### Supplied passage
════

After seven days, the groups were switched and the experiment was repeated. Within the control groups (i.e. the athletes who drank to thirst), jump distances and awareness times expectedly worsened following a moderate to hard training session of 45 minutes to two hours, depending on the sport. However, when participants followed a personalized plan, they jumped a statistically-significant five inches farther, tracked moving objects at around 0.36 m/second faster, and exhibited shorter heart-rate recovery times, compared to the control group.

These results were published in the Journal of the International Society of Sports Nutrition.

In both cases, the evidence lines up: By ensuring a balanced intake of electrolytes, athletes can reduce the severity of performance decreases that accompany long-distance events. There are physical limits to how much nutrition an athlete's digestive system can absorb during exercise, meaning given enough time, some amount of performance decline is inevitable. But the right nutrition plan can significantly mitigate its impact.

════

### Recorded information

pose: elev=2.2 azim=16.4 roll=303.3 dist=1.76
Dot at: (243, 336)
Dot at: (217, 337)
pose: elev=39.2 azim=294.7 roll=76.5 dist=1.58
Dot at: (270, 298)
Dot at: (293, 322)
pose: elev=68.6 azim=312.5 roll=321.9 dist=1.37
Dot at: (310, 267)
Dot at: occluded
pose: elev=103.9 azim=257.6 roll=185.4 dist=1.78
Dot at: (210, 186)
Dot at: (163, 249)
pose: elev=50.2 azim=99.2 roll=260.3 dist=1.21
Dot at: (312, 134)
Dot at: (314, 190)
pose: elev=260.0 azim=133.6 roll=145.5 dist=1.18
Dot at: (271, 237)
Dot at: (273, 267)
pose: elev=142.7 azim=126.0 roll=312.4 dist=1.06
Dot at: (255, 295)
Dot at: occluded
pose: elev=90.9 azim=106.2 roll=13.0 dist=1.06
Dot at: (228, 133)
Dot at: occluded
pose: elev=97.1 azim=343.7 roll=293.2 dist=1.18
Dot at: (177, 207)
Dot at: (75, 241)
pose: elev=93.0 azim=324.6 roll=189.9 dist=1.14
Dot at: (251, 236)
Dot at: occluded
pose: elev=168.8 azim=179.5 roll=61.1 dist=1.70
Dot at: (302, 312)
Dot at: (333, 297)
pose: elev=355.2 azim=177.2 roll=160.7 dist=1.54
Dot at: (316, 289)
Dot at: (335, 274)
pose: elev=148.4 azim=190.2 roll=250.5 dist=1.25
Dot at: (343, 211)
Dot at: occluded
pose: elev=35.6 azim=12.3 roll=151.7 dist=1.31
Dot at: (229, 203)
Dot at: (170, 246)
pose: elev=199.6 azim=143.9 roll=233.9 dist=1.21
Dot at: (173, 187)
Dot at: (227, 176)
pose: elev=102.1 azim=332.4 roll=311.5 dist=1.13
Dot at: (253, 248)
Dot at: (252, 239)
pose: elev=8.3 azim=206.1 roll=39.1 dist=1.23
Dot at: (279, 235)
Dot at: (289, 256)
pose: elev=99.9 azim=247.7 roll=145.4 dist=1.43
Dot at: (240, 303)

════

### What to do
1) List the measures on which participants following a personalized plan outperformed the control group, according to the sports nutrition passage.
2) Where were the results reported in the sports nutrition passage published?
3) Repeat word for word the portion of the sports nutrition passage that opens with the words containing "In both cases, the" and closes with "mitigate its impact.".
None of the entries are needed for what comes next.

### Exercise answers
1)
- Jump distance (five inches farther)
- Tracking of moving objects (around 0.36 m/second faster)
- Heart-rate recovery time (shorter)

2) In the Journal of the International Society of Sports Nutrition.

3)
In both cases, the evidence lines up: By ensuring a balanced intake of electrolytes, athletes can reduce the severity of performance decreases that accompany long-distance events. There are physical limits to how much nutrition an athlete's digestive system can absorb during exercise, meaning given enough time, some amount of performance decline is inevitable. But the right nutrition plan can significantly mitigate its impact.